When did you last read a psalm? Most of the time, I admit that I don’t understand very much of the text. But this one, written around the year 1000 B.C., fits me perfectly today.
From Psalm 122
Pray for the peace of Jerusalem:
May they prosper who love you
May peace be within your walls,
And prosperity within your palaces
For the sake of my brothers and my friends,
I will now say, “May peace be within you”.
For the sake of the house of the LORD our God,
I will seek your good.
The other week I went to a book-launch at St. Andrew’s Scottish Church in Jerusalem. It was a lovely evening, featuring three feisty English/Israeli ladies who had decided to publish their first novels together. The ladies read excerpts from their three very different books, and shared some deep insights into our lives as immigrants, Jews and women. On the terrace overlooking the walls of the Old City, the authoresses also shared wine and cheese with the audience. Away from my regular, everyday routes, where I barely lift my eyes from the urgent tasks at hand, I stood with a glass of wine in one hand and looked across the wadi to the nearby Mount Zion and almost bowed under the burden of living in this extraordinary city. The physical beauty of Jerusalem is astounding. The east side that borders on the Judean desert has magnificent open views of the arrid slopes going down to the Deas Sea, the lowest spot on earth. The western parts of Jerusalem are much greener, with some forestation and rolling hills. Going down the Judean Hills towards the sea, there is lots of terraced agriculture, including ever-increasing plantations of grapevines for making wine.
The city itself, which is both big and small, now has some 850,000 inhabitants and is the largest municipal authority in Israel.
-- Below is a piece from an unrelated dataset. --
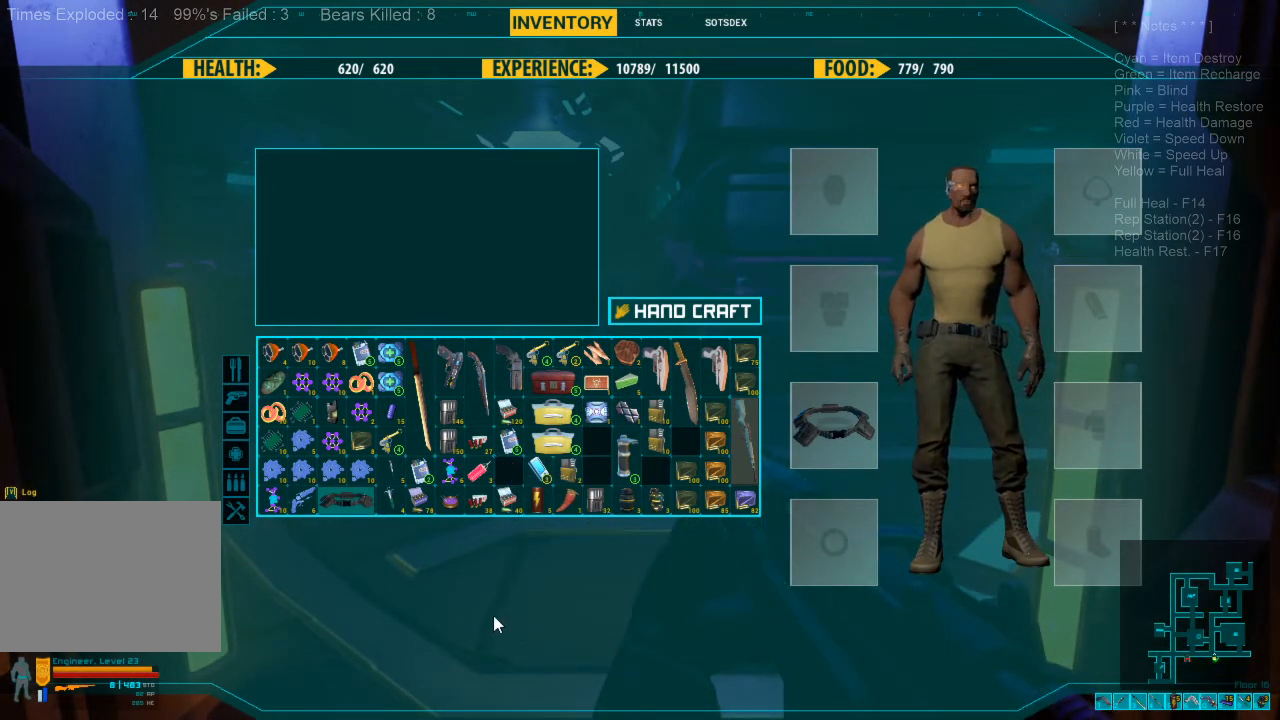
{"keys": [], "mouse": [], "events": []}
At the same time as being the seat of all government and administration, it also has the feel of a smaller place, or a city from times past. Jerusalem is beautiful, and in equal meassure, complicated. If you are looking for polarities, it doesn’t get any better. There is high-tech and traditional, Moslem and Jews, rich and poor, secular and religious, particular and universal. You get the picture. Culturally and racially we are as diverse as can be. Today I saw a black (Afro-American) black-hat (Ultra-Orthodox Jew) in the vegetable market.
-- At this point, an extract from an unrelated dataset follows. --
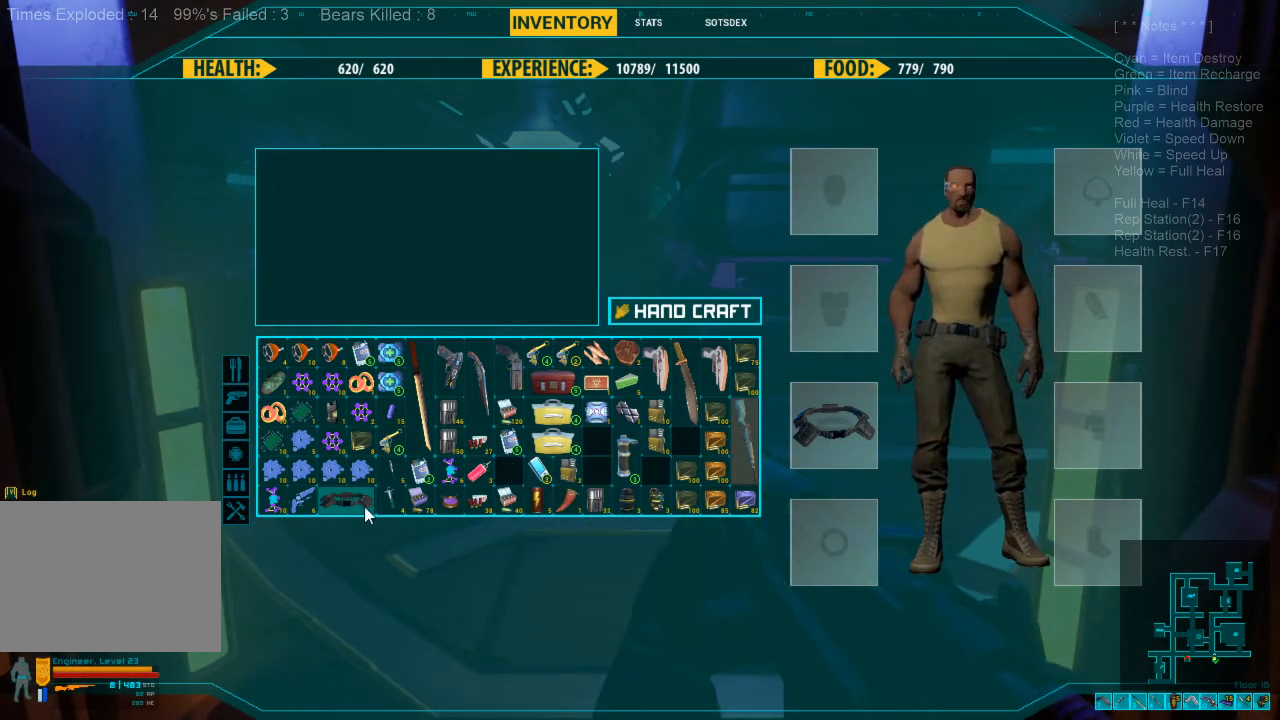
{"keys": [], "mouse": [], "events": []}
How old is the city you live in? My Jerusalem was founded way back in the Bronze Age, some 5000 years ago, making it one of the oldest cities in the world. Anyone in the construction business in Jerusalem, from architects to road maintenance workers, knows this. Start digging anywhere and you are very likely to find yourself on top of some important archeological site. All you wanted was to bury some optical cables, but you find yourself excavating an ancient olive-press or worse, a cemetery. Frustrating, yes, exhilarating, yes. As a matter of fact, the Antiquities Authority needs to accompany ANY kind of digging in the Holy City. Different people can have different reasons to try to cover up archeological findings.Some exampels; If you are Moslem, you may not want to find evidence of an early Jewish presence. If you are in a hurry, you may not want others to know that you just uncovered new evidence of a sect from the time of Jesus. If you are marketing a housing complex, finding a three thousand year old housing complex underneath the spot you intended to build on is not good news.
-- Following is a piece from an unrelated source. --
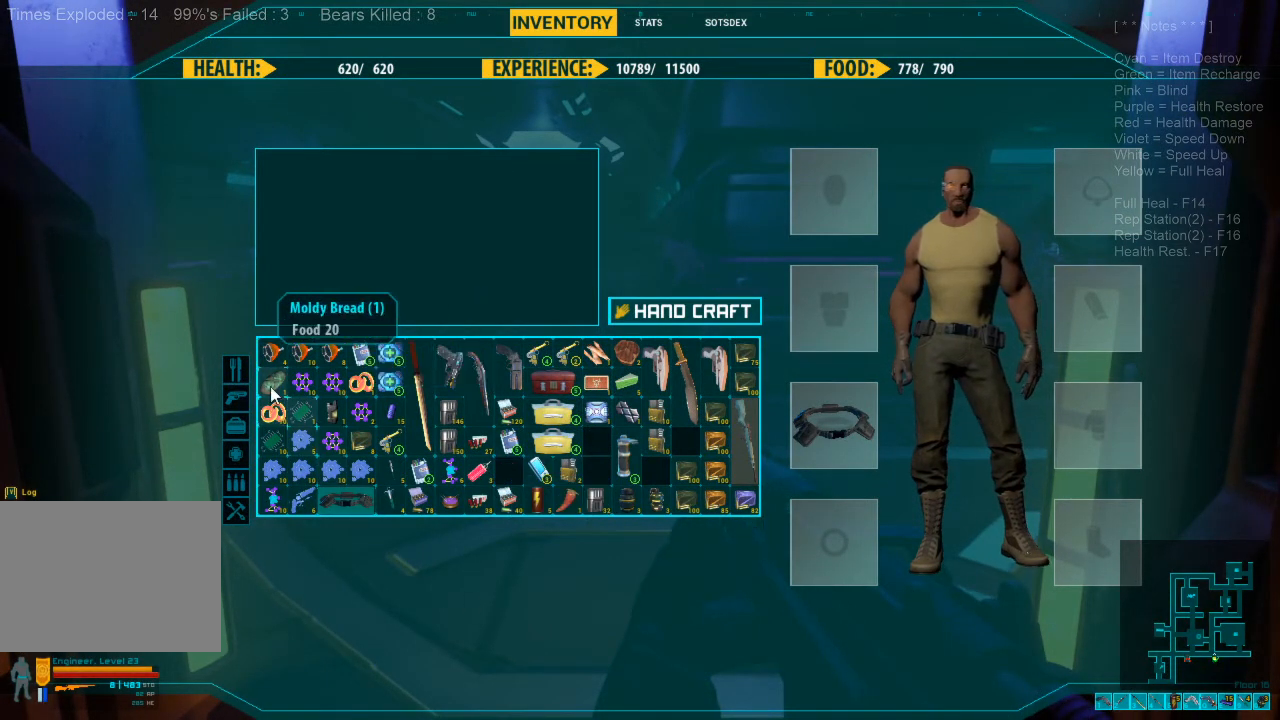
{"keys": [], "mouse": [], "events": [[167, "mouse_left", "down"], [200, "mouse_left", "up"]]}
What is it like to live in Jerusalem, a city of such great religious and historical significance? The truth is that none of that matters very much in everyday life. As I go about my business, I wonder if I’ll find parking if I take the car downtown, if the new road to the shoppingmall was opened. I think about garbage collection and recycling stations and the educational system. I think about how rude and Mediterranean many people are and on the other hand how compasionate and helpful. I don’t think about the history of the holy places of the tree monotheistic religions or why the Romans tried to change Jerusalems name to Iliya Capitolina. On a daily basis, I bless this safe little city where my children can walk around at night, and I curse some people’s inability to get beyond tribal thinking. At times, I do have to think in terms of safety and terrorism but much less often than I think of the dangers of urban traffic. What preoccupies me is if the city is well run, and should I vote for the mayor in the upcoming elections? I don’t envy him it must be one hell of a complicated place to run.
Yesterday we celebrated Jerusalem Day, the day in which East and West Jerusalem were united. From the creation of the state of Israel in 1948 until the Six Day War in 1967, East Jerusalem was occupied by Jordan. To Jews, the unification of the city is a cause for celebration. Under Jordanian rule, Jews were not allowed to visit East Jerusalem with the Western Wall and other remnants of places that are holy according to our tradition. Israel certainly treats its minorities better than that, but for our Moslem population, what Jews consider liberation, they consider occupation.
The name Jerusalem is usually interpreted as “City of Peace”. JeruSalem = shalom, well you can see the connection. Three thousand years ago, King David wrote a psalm about love, peace and Jerusalem. I guess this has never been an easy city. But it’s a city worthy of psalms and one day we’ll be able to make room for all. Not just we for them or them for us, but both. For the sake of my brothers and my friends.